How to Beat Programmer’s Block

My own experiences programming are as a self-employed, generally self-motivated coder, designing software I want to design. If you are an employee writing code implementing someone else’s specifications, this may not be helpful.

For me, programming is usually a creative process. Unless I am fixing small bugs or making minor tweaks, writing software is no different from writing a story, a song, a poem, or drawing a picture. It is an abstract process by which I turn general ideas into something that doesn’t quite approach a true language. There is a purely creative process: coming up with ideas to implement. And there is a less creative, but often just as abstract a process: turning those ideas into little processes that a compiler can understand.

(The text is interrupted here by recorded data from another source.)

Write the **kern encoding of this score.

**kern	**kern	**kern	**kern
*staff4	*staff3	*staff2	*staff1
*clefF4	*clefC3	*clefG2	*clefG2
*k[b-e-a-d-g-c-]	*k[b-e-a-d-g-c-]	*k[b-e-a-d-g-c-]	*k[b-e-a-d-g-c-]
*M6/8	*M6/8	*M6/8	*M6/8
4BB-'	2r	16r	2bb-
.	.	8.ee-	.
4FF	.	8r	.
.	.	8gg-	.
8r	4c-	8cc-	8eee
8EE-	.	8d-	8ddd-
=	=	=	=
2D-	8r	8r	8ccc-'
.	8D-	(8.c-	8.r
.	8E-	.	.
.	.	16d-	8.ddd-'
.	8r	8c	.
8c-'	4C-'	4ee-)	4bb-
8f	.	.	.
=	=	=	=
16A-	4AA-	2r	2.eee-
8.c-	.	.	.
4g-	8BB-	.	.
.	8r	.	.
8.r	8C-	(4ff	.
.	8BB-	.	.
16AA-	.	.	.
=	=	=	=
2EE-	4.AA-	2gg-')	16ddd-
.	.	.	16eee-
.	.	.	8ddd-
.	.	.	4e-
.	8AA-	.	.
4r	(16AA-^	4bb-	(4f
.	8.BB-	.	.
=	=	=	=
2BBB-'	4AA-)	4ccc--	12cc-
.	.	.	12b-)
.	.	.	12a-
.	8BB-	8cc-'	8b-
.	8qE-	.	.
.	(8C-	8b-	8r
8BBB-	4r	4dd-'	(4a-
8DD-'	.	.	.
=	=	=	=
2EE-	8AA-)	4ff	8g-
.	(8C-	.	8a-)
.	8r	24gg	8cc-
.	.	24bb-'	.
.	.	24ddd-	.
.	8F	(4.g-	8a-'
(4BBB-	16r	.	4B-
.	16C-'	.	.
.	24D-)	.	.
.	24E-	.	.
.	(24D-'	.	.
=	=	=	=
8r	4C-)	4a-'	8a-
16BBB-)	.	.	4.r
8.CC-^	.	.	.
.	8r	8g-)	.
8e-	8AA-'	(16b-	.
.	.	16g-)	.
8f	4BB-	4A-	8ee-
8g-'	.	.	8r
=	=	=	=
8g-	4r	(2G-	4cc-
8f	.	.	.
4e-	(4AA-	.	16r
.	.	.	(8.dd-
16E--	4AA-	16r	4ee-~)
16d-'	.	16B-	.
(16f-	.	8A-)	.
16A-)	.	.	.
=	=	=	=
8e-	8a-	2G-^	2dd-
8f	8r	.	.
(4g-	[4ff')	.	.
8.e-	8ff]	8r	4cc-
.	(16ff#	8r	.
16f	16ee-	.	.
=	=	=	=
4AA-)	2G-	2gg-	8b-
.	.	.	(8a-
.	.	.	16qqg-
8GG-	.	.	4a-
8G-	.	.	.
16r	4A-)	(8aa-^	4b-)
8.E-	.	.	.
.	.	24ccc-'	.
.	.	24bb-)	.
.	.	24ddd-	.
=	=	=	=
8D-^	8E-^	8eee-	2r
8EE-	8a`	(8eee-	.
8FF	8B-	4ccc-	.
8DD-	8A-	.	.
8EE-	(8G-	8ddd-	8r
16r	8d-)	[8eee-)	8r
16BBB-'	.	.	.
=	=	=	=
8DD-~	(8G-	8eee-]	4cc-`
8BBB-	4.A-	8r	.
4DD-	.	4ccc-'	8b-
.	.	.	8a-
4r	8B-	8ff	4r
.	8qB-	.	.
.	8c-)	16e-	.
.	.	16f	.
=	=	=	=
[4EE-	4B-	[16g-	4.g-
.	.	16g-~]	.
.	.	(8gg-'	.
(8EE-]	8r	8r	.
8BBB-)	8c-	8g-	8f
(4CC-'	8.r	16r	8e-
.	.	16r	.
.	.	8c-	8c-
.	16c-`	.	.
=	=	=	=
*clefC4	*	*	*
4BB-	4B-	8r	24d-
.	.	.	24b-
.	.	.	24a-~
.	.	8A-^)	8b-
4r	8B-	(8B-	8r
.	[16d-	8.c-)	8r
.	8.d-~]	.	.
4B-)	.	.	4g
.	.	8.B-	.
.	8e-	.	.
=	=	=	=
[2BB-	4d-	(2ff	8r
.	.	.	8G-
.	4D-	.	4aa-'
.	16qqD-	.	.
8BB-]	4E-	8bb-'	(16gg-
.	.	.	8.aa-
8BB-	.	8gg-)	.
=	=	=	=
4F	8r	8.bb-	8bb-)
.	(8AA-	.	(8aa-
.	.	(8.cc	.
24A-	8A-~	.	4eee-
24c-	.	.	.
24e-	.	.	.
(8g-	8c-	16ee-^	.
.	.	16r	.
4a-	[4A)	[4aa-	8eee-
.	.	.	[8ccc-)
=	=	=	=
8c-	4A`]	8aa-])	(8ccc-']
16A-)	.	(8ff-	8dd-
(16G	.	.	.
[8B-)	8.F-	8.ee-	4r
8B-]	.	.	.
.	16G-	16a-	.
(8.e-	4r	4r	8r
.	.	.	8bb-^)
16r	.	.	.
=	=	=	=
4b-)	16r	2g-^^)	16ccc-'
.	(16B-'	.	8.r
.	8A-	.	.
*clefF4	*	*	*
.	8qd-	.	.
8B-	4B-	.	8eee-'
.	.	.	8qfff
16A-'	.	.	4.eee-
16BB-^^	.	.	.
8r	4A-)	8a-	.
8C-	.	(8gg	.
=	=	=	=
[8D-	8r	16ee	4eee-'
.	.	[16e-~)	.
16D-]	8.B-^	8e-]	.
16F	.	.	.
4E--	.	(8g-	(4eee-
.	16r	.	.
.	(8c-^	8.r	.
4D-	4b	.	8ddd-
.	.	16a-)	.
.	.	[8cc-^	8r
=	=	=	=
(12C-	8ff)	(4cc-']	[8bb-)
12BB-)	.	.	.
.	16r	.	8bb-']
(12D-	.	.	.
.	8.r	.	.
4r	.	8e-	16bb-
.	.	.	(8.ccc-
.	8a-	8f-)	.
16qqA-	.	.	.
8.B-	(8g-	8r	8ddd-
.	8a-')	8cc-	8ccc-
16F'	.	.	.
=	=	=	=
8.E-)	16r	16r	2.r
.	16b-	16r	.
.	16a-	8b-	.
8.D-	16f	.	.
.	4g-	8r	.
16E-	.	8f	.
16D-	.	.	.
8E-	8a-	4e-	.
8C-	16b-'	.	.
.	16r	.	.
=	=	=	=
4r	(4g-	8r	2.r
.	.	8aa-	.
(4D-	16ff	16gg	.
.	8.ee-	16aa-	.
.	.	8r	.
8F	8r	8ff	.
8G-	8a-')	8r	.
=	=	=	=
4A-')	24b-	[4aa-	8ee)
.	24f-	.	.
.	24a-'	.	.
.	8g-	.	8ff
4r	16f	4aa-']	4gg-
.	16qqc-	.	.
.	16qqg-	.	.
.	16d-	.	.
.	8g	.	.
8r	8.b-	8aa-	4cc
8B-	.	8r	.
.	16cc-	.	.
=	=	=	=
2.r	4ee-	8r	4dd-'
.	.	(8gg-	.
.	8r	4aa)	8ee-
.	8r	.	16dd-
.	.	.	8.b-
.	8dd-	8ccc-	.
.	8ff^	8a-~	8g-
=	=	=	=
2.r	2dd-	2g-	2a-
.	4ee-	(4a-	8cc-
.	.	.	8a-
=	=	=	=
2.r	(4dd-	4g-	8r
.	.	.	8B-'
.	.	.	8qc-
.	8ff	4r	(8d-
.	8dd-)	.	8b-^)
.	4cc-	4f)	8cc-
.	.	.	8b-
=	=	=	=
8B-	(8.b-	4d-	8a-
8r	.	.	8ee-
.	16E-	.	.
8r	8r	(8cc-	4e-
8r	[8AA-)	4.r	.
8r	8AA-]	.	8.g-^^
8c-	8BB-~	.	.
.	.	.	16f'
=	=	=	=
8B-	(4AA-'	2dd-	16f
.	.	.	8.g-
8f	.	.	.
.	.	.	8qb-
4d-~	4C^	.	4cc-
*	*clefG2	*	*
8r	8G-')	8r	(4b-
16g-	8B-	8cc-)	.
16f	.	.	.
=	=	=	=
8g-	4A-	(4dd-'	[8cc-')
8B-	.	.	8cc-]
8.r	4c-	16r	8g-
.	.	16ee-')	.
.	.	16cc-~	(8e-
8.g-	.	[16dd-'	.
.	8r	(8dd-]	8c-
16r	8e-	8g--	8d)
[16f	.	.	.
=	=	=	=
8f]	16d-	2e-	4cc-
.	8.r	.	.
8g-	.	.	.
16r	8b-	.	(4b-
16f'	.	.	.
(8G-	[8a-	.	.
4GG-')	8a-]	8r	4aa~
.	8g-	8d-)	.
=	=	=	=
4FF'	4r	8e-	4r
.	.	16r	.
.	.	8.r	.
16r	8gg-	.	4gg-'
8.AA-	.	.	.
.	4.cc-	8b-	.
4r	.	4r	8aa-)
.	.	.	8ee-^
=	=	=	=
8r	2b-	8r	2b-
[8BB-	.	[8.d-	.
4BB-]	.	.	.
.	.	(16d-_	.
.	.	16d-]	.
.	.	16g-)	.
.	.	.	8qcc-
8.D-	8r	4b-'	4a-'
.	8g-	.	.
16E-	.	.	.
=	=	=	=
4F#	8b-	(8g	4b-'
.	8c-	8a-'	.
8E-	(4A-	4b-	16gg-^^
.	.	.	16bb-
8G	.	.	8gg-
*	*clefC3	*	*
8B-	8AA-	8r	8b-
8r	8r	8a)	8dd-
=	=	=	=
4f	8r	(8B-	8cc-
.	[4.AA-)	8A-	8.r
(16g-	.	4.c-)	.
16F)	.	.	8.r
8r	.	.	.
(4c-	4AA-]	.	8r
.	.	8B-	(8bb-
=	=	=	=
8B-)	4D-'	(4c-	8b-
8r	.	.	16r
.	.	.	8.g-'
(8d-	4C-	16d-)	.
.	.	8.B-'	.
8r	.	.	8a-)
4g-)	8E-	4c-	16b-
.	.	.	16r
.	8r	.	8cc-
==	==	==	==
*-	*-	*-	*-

Since writing code is so much like writing anything else, a programmer is prone to “programmer’s block” just as an author of a novel can be afflicted with writer’s block.

Beating programmer’s block while simultaneously staying productive is something easily done as long as you keep these things in mind:

  • When you’re stuck, do something else.
  • It’s easy to do something else if you have more than one project.

It’s really that simple, at least for me. At any given time I have at least a half-dozen “things” I can do that constitute productive behavior.  If I experience programmer’s block when developing one application, I have several others I can go work on for a while. Or, I can write a blog entry or even read a business-related book.

The key is to have more than one thing to do at any given time, so that when project A gets stuck, you can go work on project B for a while.  It’s not hard. And for me, the goal is to take a break without becomming idle.  Sure, vacations and long-term breaks have their place, but with all those people on welfare counting on my taxes, I just can’t relax when I am truly doing nothing so I always have something else I can do when I hit a wall.